8 Fuzzy Confidence Intervals

Inverting a fuzzy hypothesis test gives a fuzzy confidence interval. We won’t explain (see Geyer and Meeden) but just give examples and interpretations.

A fuzzy confidence interval for observed data \(x\) is a function \(m_x\) on the parameter space taking values between zero and one. The interpretation is that, if \(m_x(\theta) = 0\), then \(\theta\) is definitely out of the confidence interval, if \(m_x(\theta) = 1\), then \(\theta\) is definitely in the confidence interval, and otherwise \(\theta\) is partly in and partly out and \(m(\theta)\) says how much. We can think of \(m_x(\theta)\) as being like “partial credit” on the question about \(\theta\). If \(\theta_0\) is the true unknown parameter value, then the fuzzy confidence interval gets full marks if \(m_x(\theta_0) = 1\), it fails completely if \(m_x(\theta_0) = 0\), and gets partial credit \(m_x(\theta_0)\) whatever the value is.

When evaluating the performance of the fuzzy confidence interval, we say its coverage probability is \[ E_{\theta}\{ w_X(\theta) \} \] and we want to have this exactly at the specified confidence level.

And R function fci.binom in R package ump does do this.
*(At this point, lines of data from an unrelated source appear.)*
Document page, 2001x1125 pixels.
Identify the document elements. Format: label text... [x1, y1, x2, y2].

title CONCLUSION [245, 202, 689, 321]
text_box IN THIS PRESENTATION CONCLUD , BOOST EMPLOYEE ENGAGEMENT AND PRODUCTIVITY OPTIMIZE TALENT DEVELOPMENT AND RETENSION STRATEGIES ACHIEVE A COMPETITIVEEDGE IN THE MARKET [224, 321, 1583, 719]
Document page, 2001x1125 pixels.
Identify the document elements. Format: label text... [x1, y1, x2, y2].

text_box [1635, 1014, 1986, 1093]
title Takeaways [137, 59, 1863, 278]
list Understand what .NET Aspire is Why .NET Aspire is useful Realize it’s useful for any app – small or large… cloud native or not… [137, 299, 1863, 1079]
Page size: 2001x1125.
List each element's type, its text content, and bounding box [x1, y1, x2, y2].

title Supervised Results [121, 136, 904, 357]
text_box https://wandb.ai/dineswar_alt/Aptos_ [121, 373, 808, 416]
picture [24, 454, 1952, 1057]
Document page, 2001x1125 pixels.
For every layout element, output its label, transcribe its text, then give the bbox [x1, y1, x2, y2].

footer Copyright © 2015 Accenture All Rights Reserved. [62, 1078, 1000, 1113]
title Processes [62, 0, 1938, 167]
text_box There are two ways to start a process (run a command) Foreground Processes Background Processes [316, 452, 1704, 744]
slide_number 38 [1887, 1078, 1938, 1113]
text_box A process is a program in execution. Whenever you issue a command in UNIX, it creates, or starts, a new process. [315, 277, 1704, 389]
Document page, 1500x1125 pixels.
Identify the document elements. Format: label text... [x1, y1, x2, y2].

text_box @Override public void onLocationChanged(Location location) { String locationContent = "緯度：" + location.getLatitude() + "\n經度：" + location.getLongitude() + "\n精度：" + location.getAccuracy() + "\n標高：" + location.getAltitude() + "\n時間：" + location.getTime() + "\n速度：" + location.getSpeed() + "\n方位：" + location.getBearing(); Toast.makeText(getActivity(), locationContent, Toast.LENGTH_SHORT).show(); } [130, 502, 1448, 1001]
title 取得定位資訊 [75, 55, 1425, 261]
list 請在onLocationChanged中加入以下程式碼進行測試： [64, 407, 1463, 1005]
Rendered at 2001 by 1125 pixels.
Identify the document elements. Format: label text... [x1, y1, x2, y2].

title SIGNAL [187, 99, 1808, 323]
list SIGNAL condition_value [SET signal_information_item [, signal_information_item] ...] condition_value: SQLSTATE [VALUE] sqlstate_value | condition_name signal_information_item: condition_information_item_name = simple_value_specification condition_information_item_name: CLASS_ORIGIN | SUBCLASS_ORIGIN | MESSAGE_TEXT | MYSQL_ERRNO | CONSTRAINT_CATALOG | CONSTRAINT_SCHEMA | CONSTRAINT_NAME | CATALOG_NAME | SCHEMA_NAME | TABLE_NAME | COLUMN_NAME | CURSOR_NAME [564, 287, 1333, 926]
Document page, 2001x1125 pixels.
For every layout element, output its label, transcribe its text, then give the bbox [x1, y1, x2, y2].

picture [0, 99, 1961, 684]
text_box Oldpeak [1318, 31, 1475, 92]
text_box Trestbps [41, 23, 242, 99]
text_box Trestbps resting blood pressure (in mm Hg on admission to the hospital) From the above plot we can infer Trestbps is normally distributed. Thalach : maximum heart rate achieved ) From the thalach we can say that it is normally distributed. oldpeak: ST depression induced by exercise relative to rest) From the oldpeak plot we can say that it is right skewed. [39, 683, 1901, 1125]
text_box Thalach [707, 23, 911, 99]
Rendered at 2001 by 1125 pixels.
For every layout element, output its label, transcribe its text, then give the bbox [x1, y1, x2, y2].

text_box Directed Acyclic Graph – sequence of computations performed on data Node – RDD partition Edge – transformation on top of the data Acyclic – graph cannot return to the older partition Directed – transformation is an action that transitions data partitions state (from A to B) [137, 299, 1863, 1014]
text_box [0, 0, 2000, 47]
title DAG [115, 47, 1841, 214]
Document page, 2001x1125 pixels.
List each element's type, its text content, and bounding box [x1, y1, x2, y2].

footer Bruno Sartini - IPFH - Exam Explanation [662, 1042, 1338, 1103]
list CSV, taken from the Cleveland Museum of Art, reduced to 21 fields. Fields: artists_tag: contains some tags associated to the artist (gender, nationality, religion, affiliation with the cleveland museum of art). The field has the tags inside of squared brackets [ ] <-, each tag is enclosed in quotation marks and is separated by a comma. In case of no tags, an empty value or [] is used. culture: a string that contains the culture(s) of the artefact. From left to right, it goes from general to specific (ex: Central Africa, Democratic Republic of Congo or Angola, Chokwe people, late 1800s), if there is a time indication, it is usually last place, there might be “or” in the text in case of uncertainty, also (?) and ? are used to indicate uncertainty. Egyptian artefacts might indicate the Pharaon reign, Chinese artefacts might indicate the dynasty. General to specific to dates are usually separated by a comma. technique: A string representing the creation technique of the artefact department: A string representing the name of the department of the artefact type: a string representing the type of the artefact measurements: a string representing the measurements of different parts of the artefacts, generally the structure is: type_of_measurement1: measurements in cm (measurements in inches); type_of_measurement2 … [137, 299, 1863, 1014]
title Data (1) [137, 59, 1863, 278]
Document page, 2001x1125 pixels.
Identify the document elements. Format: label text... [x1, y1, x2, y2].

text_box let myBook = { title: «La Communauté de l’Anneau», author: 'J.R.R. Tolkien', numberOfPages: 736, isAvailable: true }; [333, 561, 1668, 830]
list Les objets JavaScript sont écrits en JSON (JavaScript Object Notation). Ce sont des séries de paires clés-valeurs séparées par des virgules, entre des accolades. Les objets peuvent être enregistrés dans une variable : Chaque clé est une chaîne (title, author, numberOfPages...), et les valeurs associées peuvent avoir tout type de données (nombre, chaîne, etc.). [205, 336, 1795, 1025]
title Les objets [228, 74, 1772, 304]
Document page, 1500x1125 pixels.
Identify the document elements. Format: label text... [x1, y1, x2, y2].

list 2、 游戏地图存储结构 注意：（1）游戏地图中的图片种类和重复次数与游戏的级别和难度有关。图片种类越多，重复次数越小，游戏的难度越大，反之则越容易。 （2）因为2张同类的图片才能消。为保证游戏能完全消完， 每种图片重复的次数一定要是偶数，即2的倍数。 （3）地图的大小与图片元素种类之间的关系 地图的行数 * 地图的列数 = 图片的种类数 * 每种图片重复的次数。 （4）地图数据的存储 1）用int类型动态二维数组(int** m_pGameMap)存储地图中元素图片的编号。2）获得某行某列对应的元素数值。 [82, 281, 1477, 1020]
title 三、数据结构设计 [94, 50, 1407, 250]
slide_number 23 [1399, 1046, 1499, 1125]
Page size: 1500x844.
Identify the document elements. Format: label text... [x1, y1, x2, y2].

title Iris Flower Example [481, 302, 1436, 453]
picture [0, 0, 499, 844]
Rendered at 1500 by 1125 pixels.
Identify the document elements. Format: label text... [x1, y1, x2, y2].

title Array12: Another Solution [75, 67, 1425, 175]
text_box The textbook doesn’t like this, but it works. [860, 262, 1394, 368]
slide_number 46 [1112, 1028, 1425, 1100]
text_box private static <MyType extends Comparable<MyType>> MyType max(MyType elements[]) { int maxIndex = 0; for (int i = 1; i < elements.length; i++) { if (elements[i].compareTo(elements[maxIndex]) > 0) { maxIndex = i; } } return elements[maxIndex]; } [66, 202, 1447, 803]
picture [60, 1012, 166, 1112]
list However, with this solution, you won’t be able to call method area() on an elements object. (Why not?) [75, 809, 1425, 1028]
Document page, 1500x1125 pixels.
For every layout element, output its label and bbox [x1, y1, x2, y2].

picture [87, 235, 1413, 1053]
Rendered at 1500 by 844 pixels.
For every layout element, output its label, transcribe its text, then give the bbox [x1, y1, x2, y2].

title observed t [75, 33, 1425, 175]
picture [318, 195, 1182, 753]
It produces exact fuzzy confidence intervals by inverting the UMPU two-tailed test.

Here’s how that works.

fci.binom(x, n)
## 95 percent fuzzy confidence interval
## core is [0.0191, 0.2448]
## support is (0.0027, 0.3138)

This function also blathers some. The “core” of the fuzzy confidence interval is the set of points that are definitely in the interval and the “support” is the set of points that are either definitely or partially in the interval.

If we don’t want to just plot the edges of the fuzzy confidence interval (which it does by default). We can override that behavior with an optional argument. Here’s how that works. is produced by the following code

fci.binom(x, n, flat = 100)
## 95 percent fuzzy confidence interval
## core is [0.0191, 0.2448]
## support is (0.0027, 0.3138)

We can see that a fuzzy confidence interval isn’t all that different from a conventional confidence interval. In order to obtain exactness, we just need to allow for confidence intervals to have “partial credit”. We know from the web page about coverage of confidence intervals that no conventional confidence interval can be exact-exact.